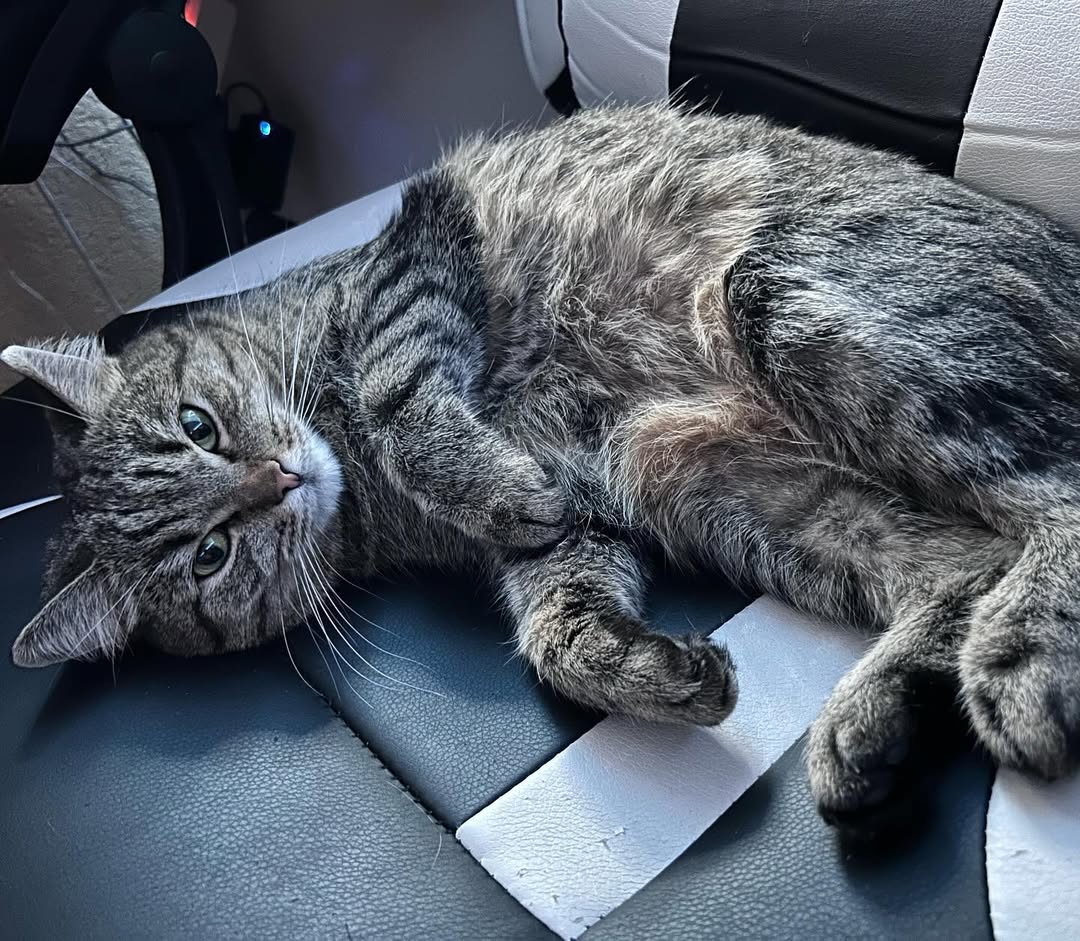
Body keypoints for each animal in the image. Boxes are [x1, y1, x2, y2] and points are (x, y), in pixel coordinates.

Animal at [5, 104, 1080, 833]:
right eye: (209, 555)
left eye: (199, 424)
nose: (280, 479)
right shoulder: (582, 521)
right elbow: (557, 627)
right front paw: (645, 669)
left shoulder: (410, 255)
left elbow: (400, 391)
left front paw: (483, 476)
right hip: (712, 478)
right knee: (963, 566)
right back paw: (871, 724)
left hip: (787, 302)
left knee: (1054, 498)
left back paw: (1021, 658)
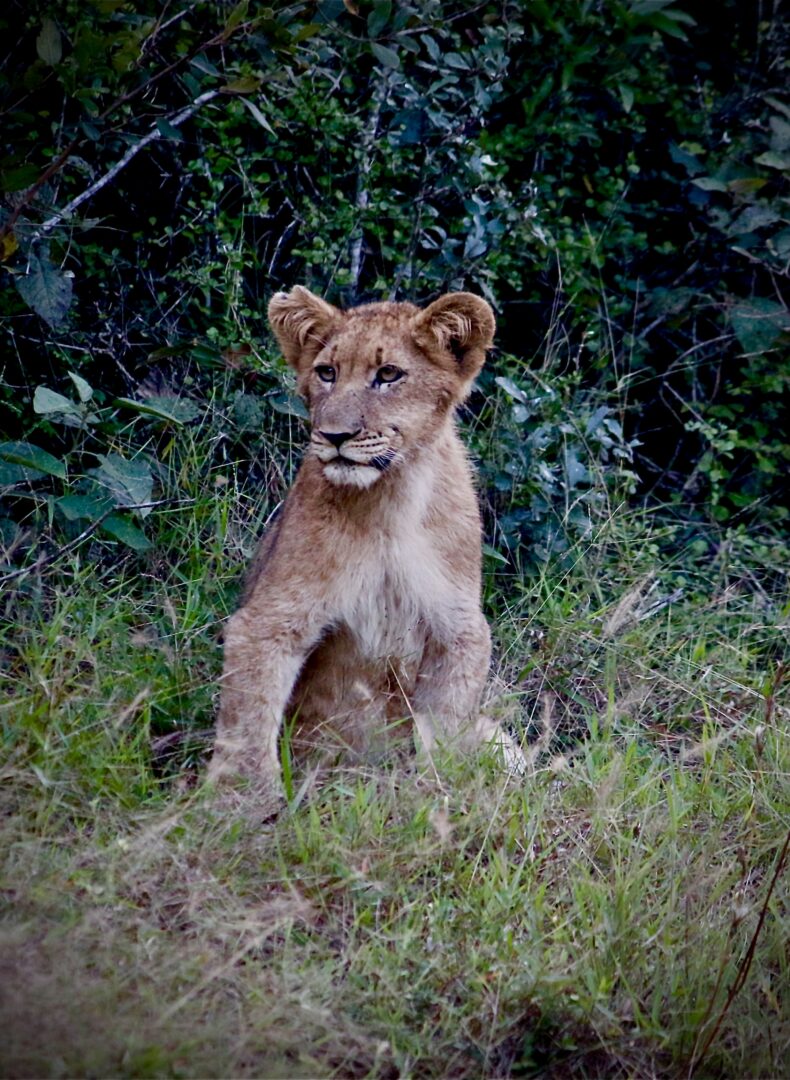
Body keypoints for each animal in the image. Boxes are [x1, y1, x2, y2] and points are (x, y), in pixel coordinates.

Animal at [209, 286, 518, 805]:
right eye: (327, 372)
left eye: (388, 374)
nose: (335, 436)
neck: (391, 502)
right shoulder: (270, 620)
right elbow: (248, 722)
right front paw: (248, 808)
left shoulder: (460, 627)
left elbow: (446, 727)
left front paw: (435, 796)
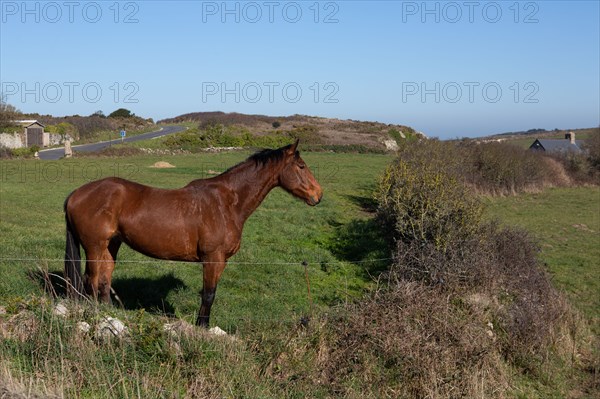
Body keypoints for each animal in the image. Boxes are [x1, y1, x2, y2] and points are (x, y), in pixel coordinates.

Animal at [63, 141, 322, 328]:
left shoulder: (221, 261)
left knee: (104, 279)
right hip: (94, 246)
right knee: (91, 280)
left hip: (111, 245)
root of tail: (76, 193)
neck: (227, 203)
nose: (318, 195)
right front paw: (202, 327)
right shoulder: (213, 258)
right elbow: (209, 294)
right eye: (301, 166)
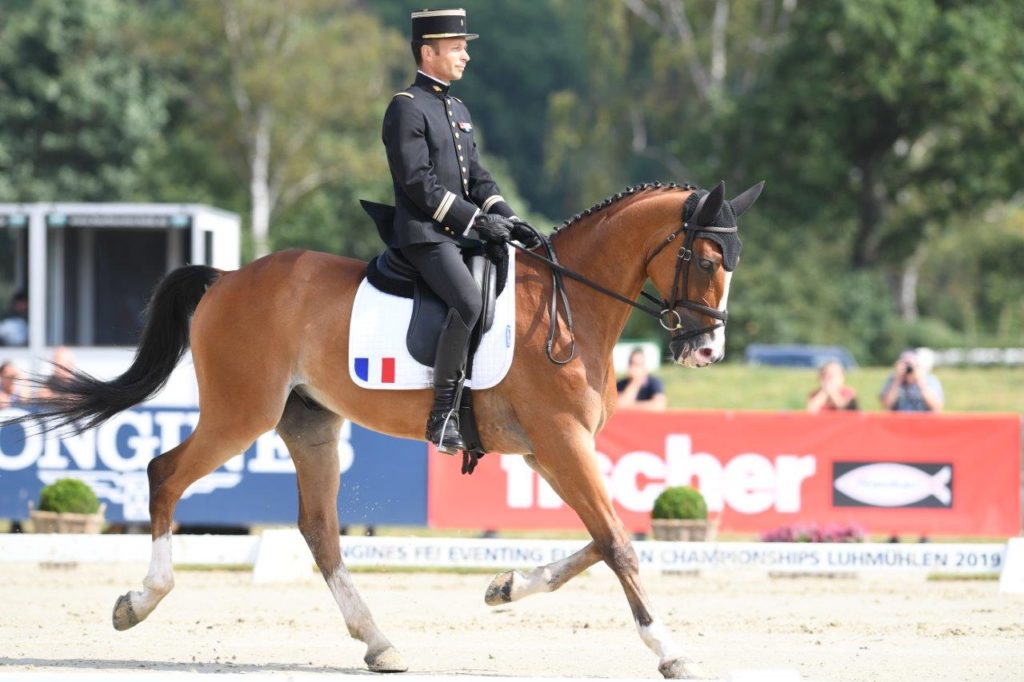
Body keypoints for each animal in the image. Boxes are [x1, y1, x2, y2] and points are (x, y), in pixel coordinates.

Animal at [8, 179, 761, 675]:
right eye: (705, 260)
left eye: (733, 263)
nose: (705, 350)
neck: (567, 304)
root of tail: (226, 278)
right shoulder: (560, 441)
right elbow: (618, 543)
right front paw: (670, 650)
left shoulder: (549, 450)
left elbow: (601, 541)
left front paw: (505, 587)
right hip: (240, 413)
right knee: (165, 473)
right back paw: (139, 602)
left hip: (309, 425)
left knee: (318, 529)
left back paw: (378, 641)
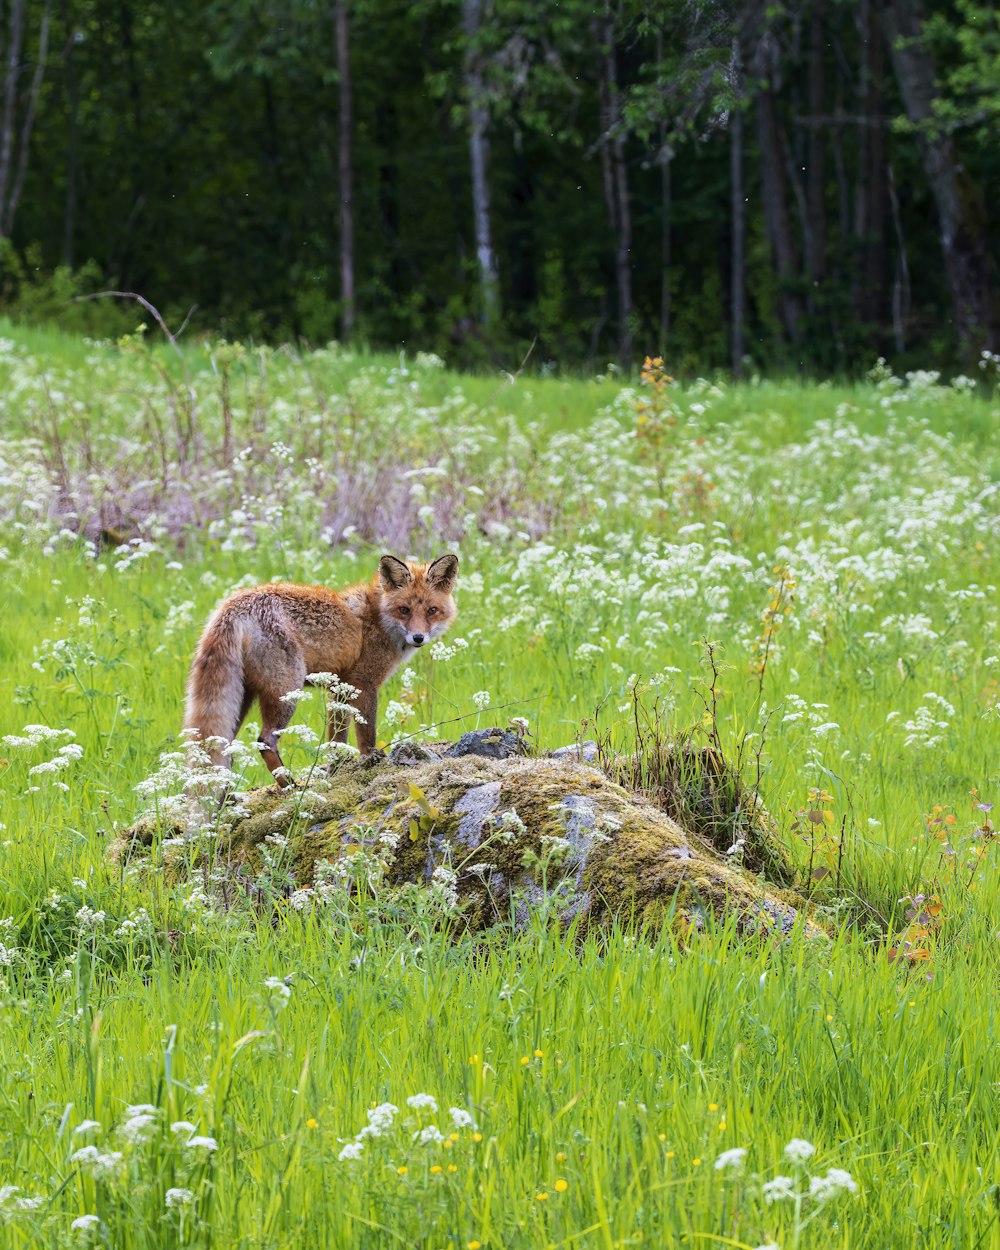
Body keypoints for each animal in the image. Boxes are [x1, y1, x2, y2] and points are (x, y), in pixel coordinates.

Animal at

--

# [EXERCISE DESCRIPTION]
Set down the records precisely as they appear. Any picture stays out.

# [ANSWER SECTION]
Body keypoints for each animal in the image. Boxes are [x1, y1, x2, y2] and points are (x, y), in pixel coordinates.

Animal at [5, 104, 1080, 833]:
right eye: (209, 555)
left eye: (199, 424)
nose: (280, 479)
right shoulder: (582, 521)
right elbow: (557, 627)
right front paw: (645, 669)
left shoulder: (410, 255)
left elbow: (400, 391)
left front paw: (483, 476)
right hip: (712, 478)
right knee: (963, 566)
right back paw: (871, 724)
left hip: (787, 302)
left knee: (1054, 498)
left back paw: (1021, 658)
Body keypoints for each animal in the image. Boxes are [x1, y1, x2, y2] and points are (x, y), in pixel coordinates.

Animal at [209, 286, 518, 805]:
right eye: (327, 372)
left eye: (388, 374)
nose: (335, 436)
neck: (391, 502)
right shoulder: (270, 620)
right elbow: (248, 722)
right front paw: (248, 808)
left shoulder: (460, 627)
left elbow: (446, 727)
left front paw: (435, 796)
Body keypoints for each animal in the image. Boxes are [x1, y1, x2, y2] and points are (x, y), in pixel coordinates.

Animal at [63, 141, 322, 328]:
left shoulder: (221, 261)
left knee: (104, 279)
right hip: (94, 246)
right knee: (91, 280)
left hip: (111, 245)
root of tail: (76, 193)
neck: (227, 203)
nose: (318, 195)
right front paw: (202, 327)
right shoulder: (213, 258)
right elbow: (209, 294)
right eye: (301, 166)
Body keypoints for each animal in the image. Boxes are [x1, y1, x2, y2] and points are (x, y), in pixel coordinates.

Animal at [8, 179, 761, 675]:
right eye: (705, 260)
left eye: (733, 263)
nose: (705, 350)
neck: (567, 304)
root of tail: (226, 278)
right shoulder: (560, 441)
right elbow: (618, 543)
right front paw: (670, 650)
left shoulder: (549, 450)
left elbow: (601, 541)
left front paw: (505, 587)
right hip: (240, 413)
right knee: (165, 473)
right back paw: (139, 602)
left hip: (309, 425)
left knee: (318, 529)
left back paw: (378, 641)
Body keypoints for each animal in the image. Boxes are [x1, y1, x2, y2] and points are (x, y), in pixel coordinates.

Animal at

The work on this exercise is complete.